World-Renowned Pianist Earl Wild Dies In Palm Springs
PALM SPRINGS – Earl Wild, a world-renowned classical pianist and leader of the Romantic revival, died at his home in Palm Springs at age 94.
He died Saturday of heart failure, his long-time partner, Michael Rolland Davis, said.
There will be no funeral, Davis said.
“He said have a party, that’s all I want,” Davis said.
Davis added that he is considering having a memorial service to honor Wild later this month.
Wild performed for six presidents, including John F. Kennedy at his 1961 inauguration.
He served as the musical director of the Palm Springs Desert Museum — now the Palm Springs Art Museum — during the 1970s.
In 1976, he organized the Palm Springs Desert Museum Piano Festival to showcase new international piano talent.
Wild was born on Nov. 26, 1915, in Pittsburgh, and began taking piano lessons when he was 4 years old. When he was 12, he studied under a protege Franz Liszt, who helped create the Romantic movement in music.
Wild began giving radio recitals in Pittsburgh when he was 12 and began playing with the Pittsburgh Symphony when he was 14.
He learned to play numerous other instruments at Carnegie Tech — now Carnegie Mellon University — including cello, bass and flute. During World War II, he was a flutist in the U.S. Navy Band and a pianist in the Navy Orchestra, which performed the Star Spangled Banner before some of Eleanor Roosevelt’s speeches.
In 1937, he joined the NBC network as a staff pianist, and in 1939 he became the first pianist to give a recital on television. After he left the Navy in 1944, be became a staff pianist, conductor and composer at ABC, a position he held until 1968.
In the following years, he toured and recorded prolifically. Many of his recordings are available on his own imprint, Ivory Classics.

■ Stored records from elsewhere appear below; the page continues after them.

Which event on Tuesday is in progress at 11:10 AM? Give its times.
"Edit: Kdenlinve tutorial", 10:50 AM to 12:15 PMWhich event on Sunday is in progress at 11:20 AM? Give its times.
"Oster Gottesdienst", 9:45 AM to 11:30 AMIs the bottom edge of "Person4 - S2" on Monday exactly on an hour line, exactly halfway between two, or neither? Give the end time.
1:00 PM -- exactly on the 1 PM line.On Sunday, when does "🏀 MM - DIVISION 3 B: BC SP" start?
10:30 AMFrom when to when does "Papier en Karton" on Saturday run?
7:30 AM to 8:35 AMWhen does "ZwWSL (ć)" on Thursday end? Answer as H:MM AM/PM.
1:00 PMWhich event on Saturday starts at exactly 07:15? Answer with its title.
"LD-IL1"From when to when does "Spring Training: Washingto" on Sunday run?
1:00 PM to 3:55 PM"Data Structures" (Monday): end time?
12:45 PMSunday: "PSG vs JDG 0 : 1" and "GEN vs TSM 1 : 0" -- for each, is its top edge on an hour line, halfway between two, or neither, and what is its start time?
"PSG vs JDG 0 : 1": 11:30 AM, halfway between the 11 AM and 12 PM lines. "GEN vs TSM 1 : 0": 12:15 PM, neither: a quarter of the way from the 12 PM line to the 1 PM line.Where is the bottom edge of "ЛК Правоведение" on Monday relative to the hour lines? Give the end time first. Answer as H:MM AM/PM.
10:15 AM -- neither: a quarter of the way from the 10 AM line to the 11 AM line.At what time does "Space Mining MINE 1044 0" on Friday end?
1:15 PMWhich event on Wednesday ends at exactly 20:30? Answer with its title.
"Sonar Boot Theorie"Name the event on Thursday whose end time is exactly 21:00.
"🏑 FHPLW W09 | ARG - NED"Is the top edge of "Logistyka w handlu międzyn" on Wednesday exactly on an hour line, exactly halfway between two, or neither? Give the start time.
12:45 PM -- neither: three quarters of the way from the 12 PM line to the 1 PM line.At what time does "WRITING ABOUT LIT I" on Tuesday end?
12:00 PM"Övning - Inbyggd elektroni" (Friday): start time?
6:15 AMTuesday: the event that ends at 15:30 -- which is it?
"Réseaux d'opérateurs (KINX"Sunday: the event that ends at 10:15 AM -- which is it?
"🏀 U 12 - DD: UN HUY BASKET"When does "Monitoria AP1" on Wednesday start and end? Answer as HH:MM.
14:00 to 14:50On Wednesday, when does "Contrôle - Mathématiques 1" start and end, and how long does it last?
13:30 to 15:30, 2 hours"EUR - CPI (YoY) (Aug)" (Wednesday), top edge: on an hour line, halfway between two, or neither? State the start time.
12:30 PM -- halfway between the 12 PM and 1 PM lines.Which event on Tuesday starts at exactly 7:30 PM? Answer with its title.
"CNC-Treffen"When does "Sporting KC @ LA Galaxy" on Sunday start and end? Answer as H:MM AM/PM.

He also taught at the Eastman School of Music, Penn State University, Ohio State University, Carnegie Mellon, the Manhattan School of Music and the Juilliard School.
His last performance was at the Walt Disney Concert Hall in Los Angeles on Feb. 5, 2008, when he was awarded the President’s Merit Award by the National Academy of Recording Arts and Sciences.
Before he passed away he was writing his memoirs, which are to be published later this year by Carnegie Mellon Press, Davis said.